Voilà Julie, tu résumes très bien ce que mon esprit a pensé et pense toujours moi, je l'adorais, partir si jeune ; moi aussi sa vie me bouleverse ; ce qui m'avait étonnée et déroutée ce fut sa relation courte mais si compliquée avec Verlaine et que l'on nous cachait à l'époque...pas si lointaine pourtant !

Écrit par : jos | 20/05/2013

Julie, Jos: c'est affreux je ne suis pas touchée, je n'ai jamais été touchée une seconde par Rimbaud. Je crois qu'il est tout ce qui m'angoisse chez un homme.

Écrit par : Sophie | 21/05/2013

Oui, il est très angoissant, mais dommage que la beauté de ses poèmes ne te touche pas, moi, elle me transporte, j'ai un de ces chocs dont on ne se remet pas quand un de mes profs nous a lu, en classe, Le bateau ivre. J'étais dans un autre monde, et j'en connais de nombreux vers par cœur. Quand je dois subir un examen médical, ou une séance chez le dentiste, ou une IRM, un truc désagréable, je me récite ce poème.
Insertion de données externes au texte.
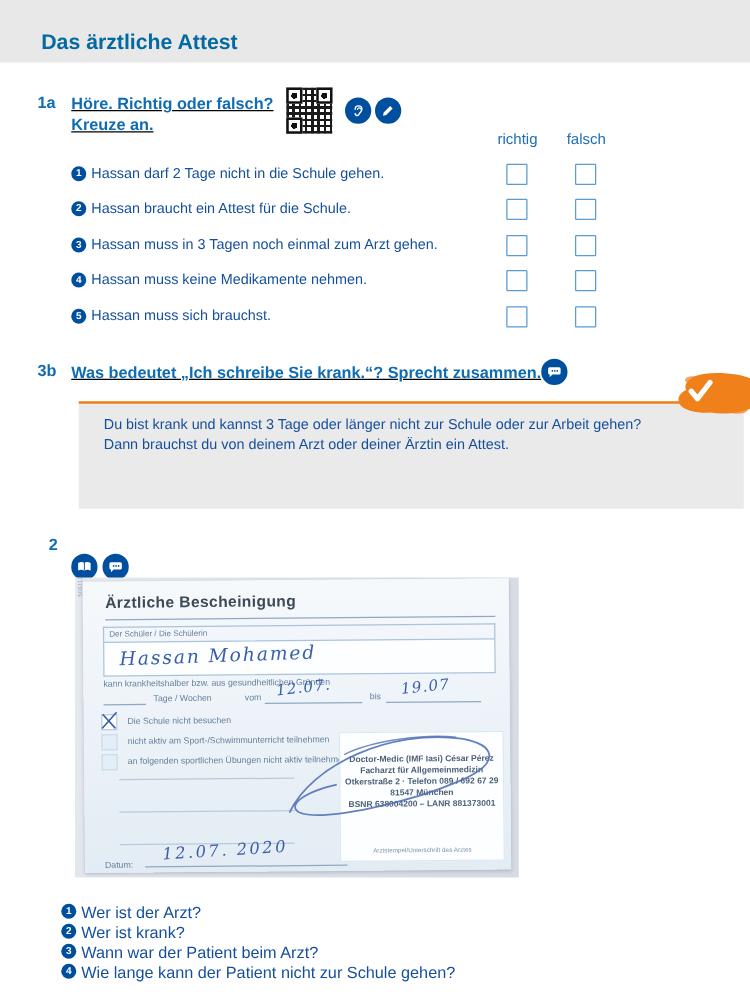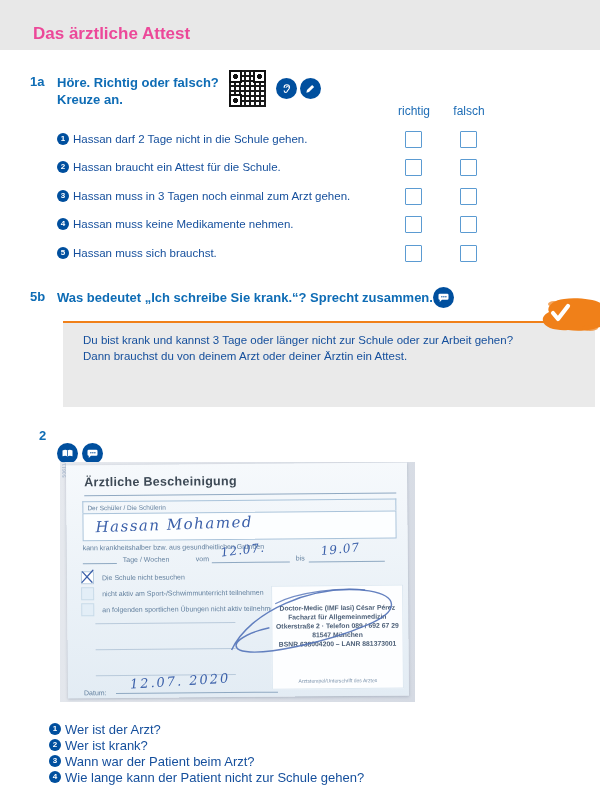"Das ärztliche Attest" .page-title { color: #ec4899 -> #0369a1 }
Écrit par : Julie des Hauts | 21/05/2013

Julie je comprends car mon père adorait ce poème, le connaissait par coeur et le disait souvent à voix haute. Et c'est sur ce poème que j'ai été interrogée au bac de français il y a des lustres, -même que je ne savais pas la signification de "lactescent"!. Pourtant j'y reste rétive, je m'en méfie, ça me fait peur, ça m'entraîne vers le fond et je n'en ai pas besoin, j'y glisse bien assez comme ça !

Écrit par : Sophie | 22/05/2013

"Infusé d'astres et lactescent....."

Remarque, si il te rappelle le bac, je comprends que ce soit un mauvais souvenir. Quand il faut bosser sur un texte, on ne l'aime plus, c'est fatal.